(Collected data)
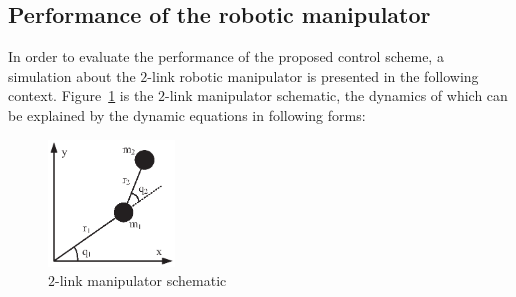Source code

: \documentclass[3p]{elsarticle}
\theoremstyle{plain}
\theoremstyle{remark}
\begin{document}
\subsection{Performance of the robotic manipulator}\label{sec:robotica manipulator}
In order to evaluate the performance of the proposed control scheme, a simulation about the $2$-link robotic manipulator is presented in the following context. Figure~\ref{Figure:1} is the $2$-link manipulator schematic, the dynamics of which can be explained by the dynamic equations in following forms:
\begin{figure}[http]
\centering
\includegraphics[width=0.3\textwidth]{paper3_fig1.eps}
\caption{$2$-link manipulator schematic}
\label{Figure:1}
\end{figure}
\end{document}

==

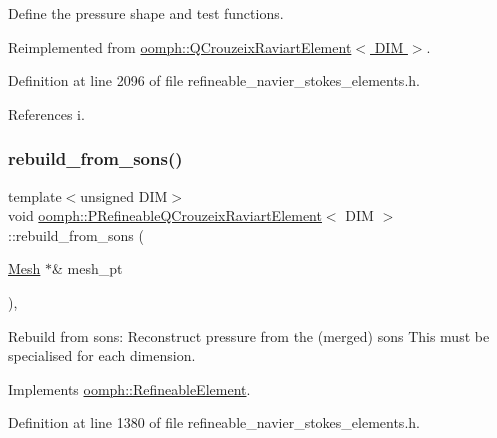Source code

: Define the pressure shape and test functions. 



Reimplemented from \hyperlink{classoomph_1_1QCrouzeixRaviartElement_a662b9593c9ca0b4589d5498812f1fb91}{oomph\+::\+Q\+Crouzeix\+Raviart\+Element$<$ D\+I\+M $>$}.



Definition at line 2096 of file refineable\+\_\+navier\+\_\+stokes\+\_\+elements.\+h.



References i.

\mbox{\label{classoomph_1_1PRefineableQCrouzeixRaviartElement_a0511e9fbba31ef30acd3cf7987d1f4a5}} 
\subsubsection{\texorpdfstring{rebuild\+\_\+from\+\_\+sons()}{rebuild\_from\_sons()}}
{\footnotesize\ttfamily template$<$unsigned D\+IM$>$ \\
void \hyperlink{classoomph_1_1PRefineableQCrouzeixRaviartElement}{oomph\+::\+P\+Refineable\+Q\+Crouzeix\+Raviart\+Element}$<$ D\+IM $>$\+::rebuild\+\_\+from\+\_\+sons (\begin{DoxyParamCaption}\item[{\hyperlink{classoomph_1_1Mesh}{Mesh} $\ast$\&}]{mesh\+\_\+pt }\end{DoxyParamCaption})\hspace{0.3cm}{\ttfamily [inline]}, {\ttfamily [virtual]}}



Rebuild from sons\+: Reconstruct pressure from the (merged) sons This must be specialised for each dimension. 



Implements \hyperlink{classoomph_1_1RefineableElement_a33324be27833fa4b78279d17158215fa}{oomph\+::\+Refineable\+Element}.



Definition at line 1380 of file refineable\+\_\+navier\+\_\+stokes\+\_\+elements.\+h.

...

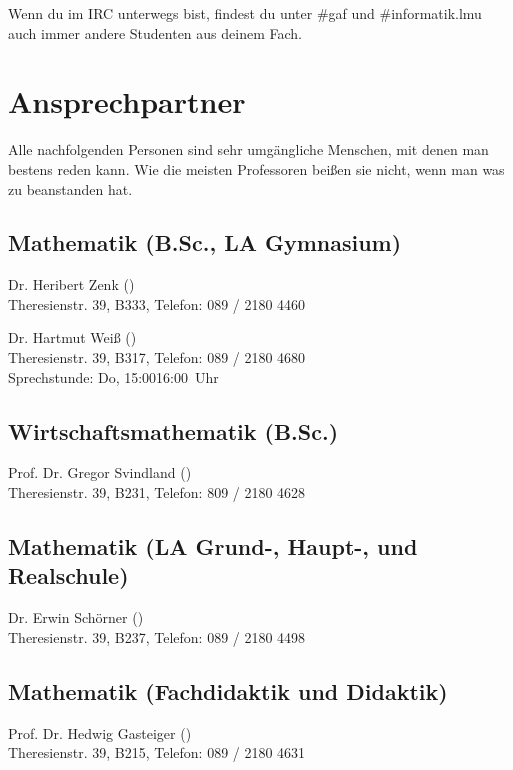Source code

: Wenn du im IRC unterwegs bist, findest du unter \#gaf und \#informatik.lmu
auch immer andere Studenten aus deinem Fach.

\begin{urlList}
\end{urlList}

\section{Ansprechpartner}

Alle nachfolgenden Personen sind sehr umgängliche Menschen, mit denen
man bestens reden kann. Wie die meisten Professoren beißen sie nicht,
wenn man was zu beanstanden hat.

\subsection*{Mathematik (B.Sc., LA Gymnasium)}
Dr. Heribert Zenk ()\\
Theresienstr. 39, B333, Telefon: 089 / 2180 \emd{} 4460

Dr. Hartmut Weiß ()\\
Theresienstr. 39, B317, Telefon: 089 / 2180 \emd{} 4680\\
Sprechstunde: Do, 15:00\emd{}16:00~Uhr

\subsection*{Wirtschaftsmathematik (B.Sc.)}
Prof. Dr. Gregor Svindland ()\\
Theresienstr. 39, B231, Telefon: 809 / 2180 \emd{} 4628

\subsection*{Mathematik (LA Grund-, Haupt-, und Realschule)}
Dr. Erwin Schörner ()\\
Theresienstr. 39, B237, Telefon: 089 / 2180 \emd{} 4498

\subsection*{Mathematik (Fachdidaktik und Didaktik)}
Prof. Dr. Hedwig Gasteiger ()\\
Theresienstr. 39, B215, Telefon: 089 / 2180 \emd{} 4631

▶ _What the exercise asks_:
Across all the lines of the data, count those that include the word "Theresienstr" and reply with that number only.

▶ _Output of the task_:
5